● ABOUT THIS TASK
Set down exactly the lines below between the line holding "Turquía recibió pedidos por" and the line holding "de miembros del", inclusive; no other line belongs in the answer.

● Page-level text extractions
---

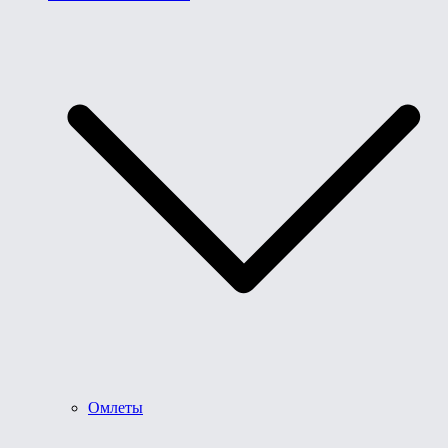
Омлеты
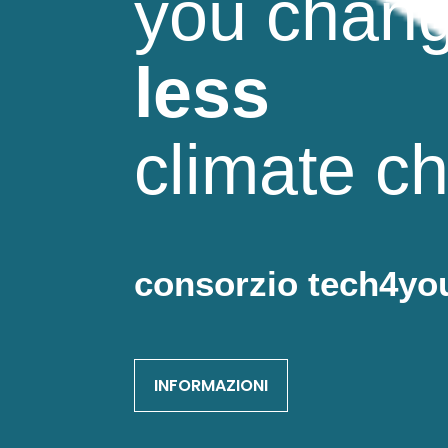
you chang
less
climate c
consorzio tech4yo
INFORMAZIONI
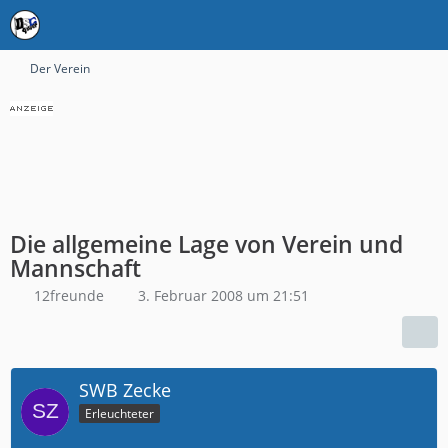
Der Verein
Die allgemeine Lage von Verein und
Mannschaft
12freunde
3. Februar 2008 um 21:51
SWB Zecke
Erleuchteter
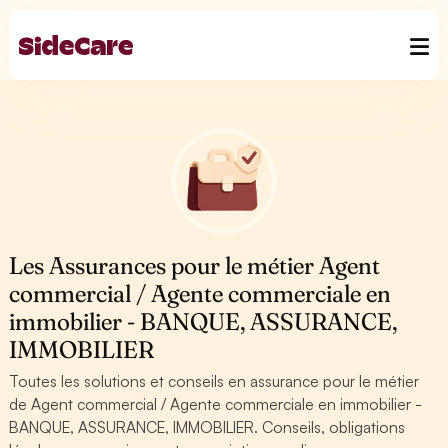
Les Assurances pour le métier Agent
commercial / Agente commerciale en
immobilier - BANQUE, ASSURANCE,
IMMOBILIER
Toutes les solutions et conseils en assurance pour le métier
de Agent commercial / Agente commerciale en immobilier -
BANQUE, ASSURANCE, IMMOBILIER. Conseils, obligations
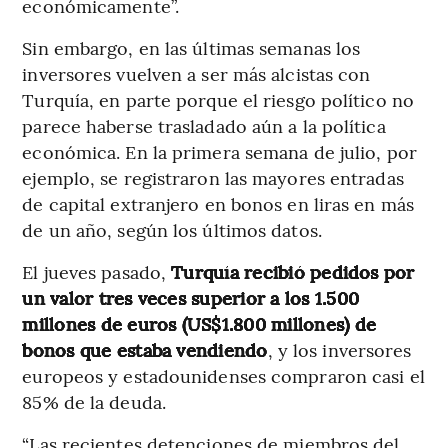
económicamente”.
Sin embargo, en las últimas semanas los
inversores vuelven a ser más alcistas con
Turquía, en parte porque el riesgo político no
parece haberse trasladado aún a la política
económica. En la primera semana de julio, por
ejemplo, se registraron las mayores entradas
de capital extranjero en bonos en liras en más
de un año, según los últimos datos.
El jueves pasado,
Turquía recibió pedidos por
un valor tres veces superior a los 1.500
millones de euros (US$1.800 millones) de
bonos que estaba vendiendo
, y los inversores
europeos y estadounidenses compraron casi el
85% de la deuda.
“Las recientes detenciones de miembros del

---

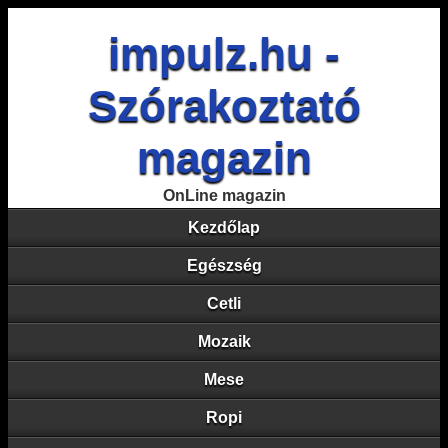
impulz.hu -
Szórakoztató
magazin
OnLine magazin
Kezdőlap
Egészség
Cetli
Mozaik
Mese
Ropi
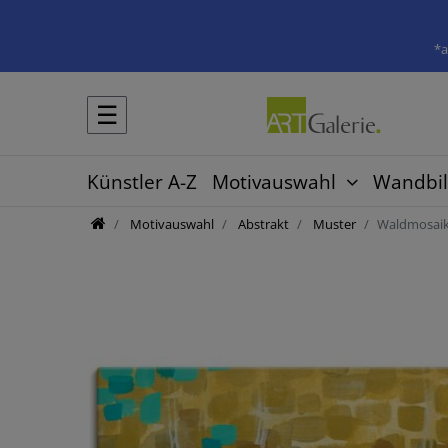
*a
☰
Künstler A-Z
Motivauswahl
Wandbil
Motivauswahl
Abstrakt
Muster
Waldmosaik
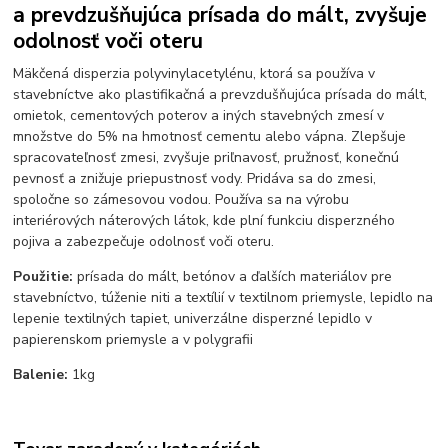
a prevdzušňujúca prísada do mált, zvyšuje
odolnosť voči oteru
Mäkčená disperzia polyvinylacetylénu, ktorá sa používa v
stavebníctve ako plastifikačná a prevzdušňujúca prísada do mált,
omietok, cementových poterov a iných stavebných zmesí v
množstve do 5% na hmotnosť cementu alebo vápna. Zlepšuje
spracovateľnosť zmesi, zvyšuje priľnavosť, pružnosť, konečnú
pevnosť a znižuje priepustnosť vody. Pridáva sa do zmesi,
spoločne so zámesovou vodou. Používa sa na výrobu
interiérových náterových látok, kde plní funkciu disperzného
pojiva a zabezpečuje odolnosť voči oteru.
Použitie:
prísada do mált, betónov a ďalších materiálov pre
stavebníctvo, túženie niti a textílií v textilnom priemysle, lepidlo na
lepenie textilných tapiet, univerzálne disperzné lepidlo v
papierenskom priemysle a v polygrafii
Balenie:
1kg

---

● YOUR SOLUTION
Turquía recibió pedidos por
un valor tres veces superior a los 1.500
millones de euros (US$1.800 millones) de
bonos que estaba vendiendo
, y los inversores
europeos y estadounidenses compraron casi el
85% de la deuda.
“Las recientes detenciones de miembros del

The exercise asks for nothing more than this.